▶ **Problem**
Extract the records below, starting at the line that contains "How many bars are there in each group?" and ending at the line that contains "Which label corresponds", with both of those lines included, and repeat them exactly. Leave the pictures out of your answer.

▶ **Data supplied**

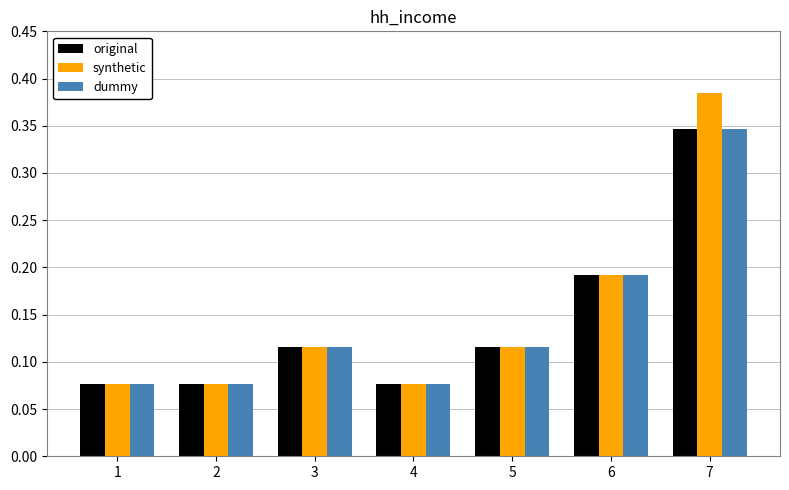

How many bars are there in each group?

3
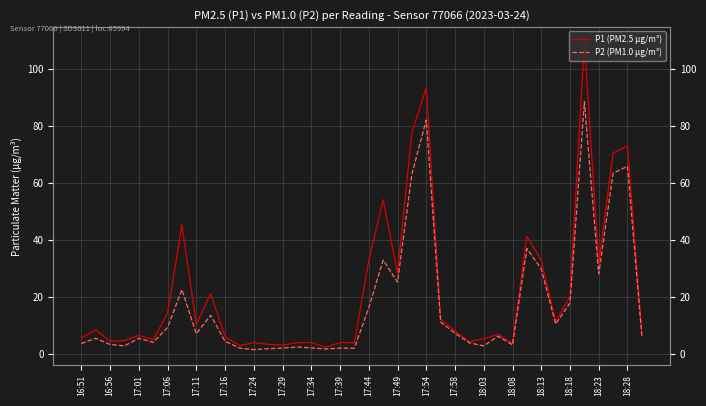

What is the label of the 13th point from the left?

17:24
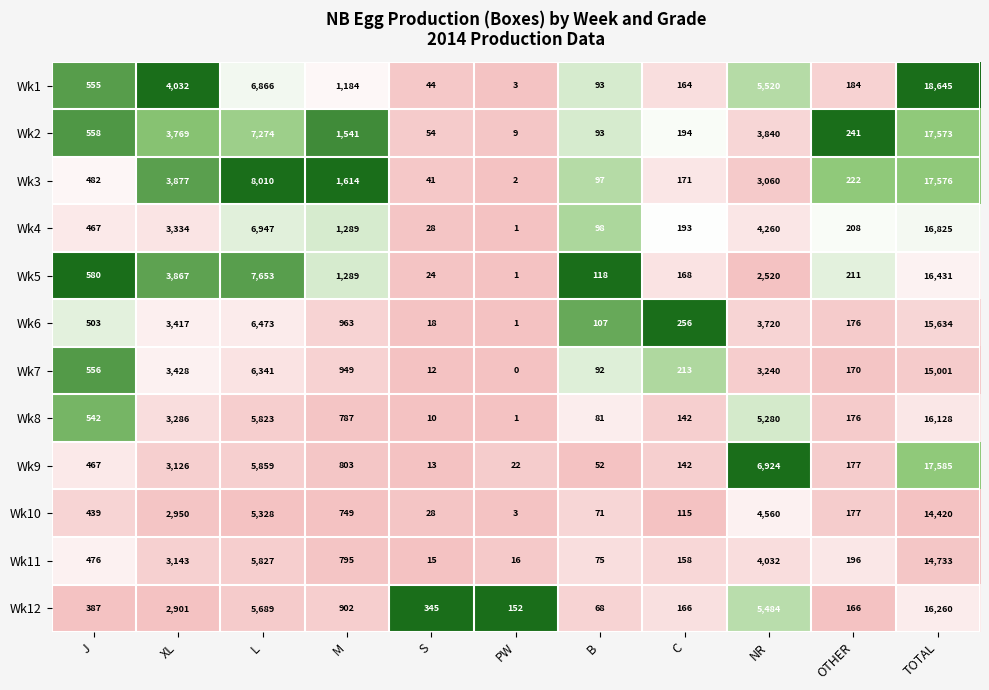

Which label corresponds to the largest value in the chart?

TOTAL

---

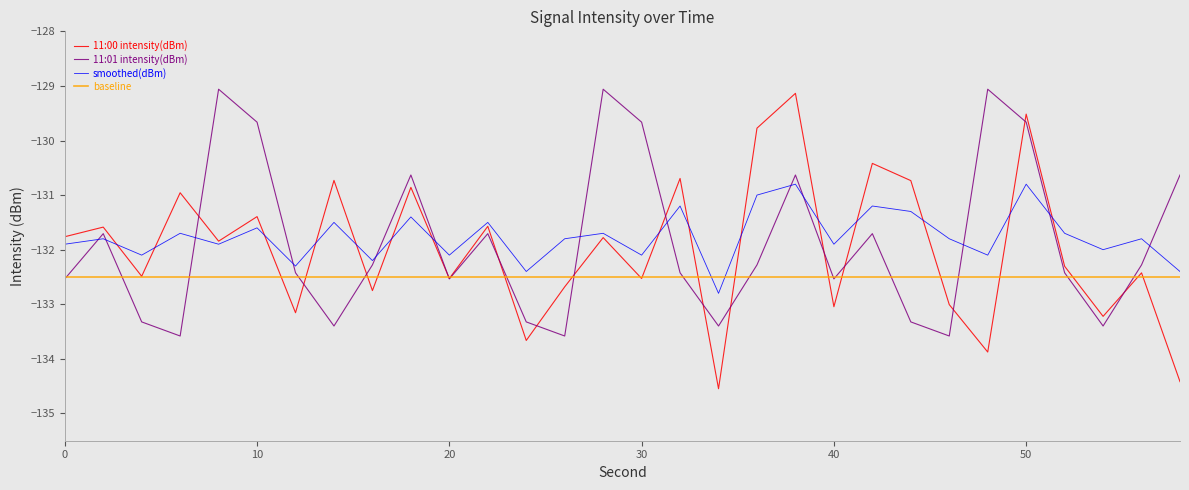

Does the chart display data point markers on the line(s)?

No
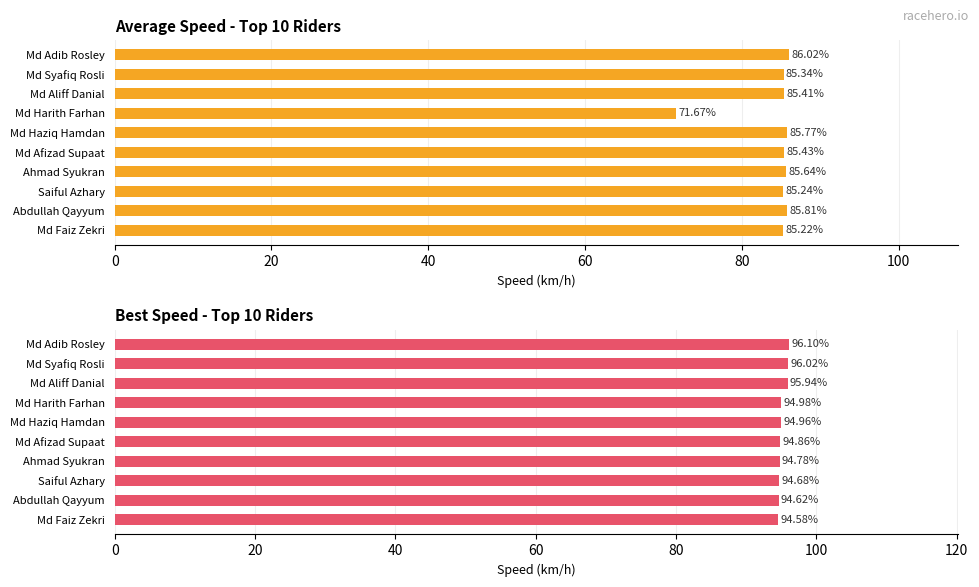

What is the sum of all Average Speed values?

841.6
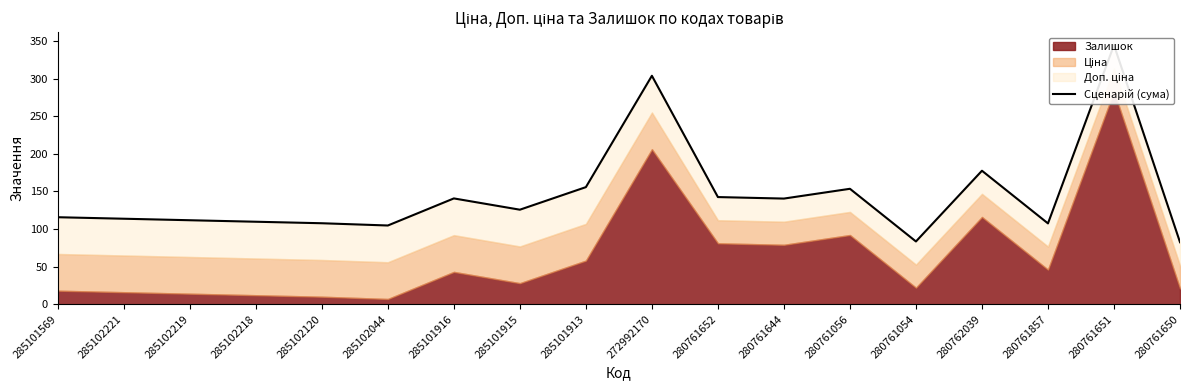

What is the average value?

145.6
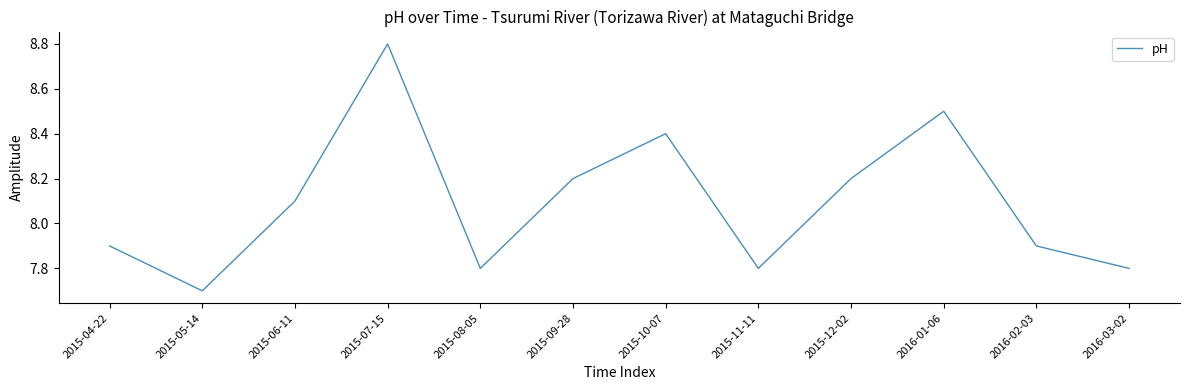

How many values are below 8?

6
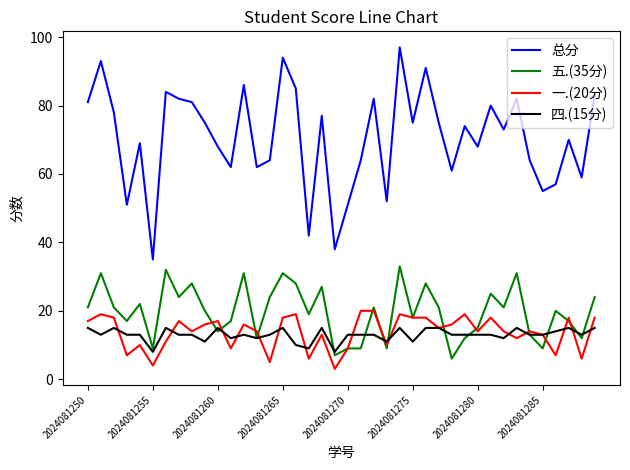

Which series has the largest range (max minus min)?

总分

▶ **Finished exercise**
How many bars are there in each group?

3

What is the label of the 13th point from the left?

17:24

Which label corresponds to the largest value in the chart?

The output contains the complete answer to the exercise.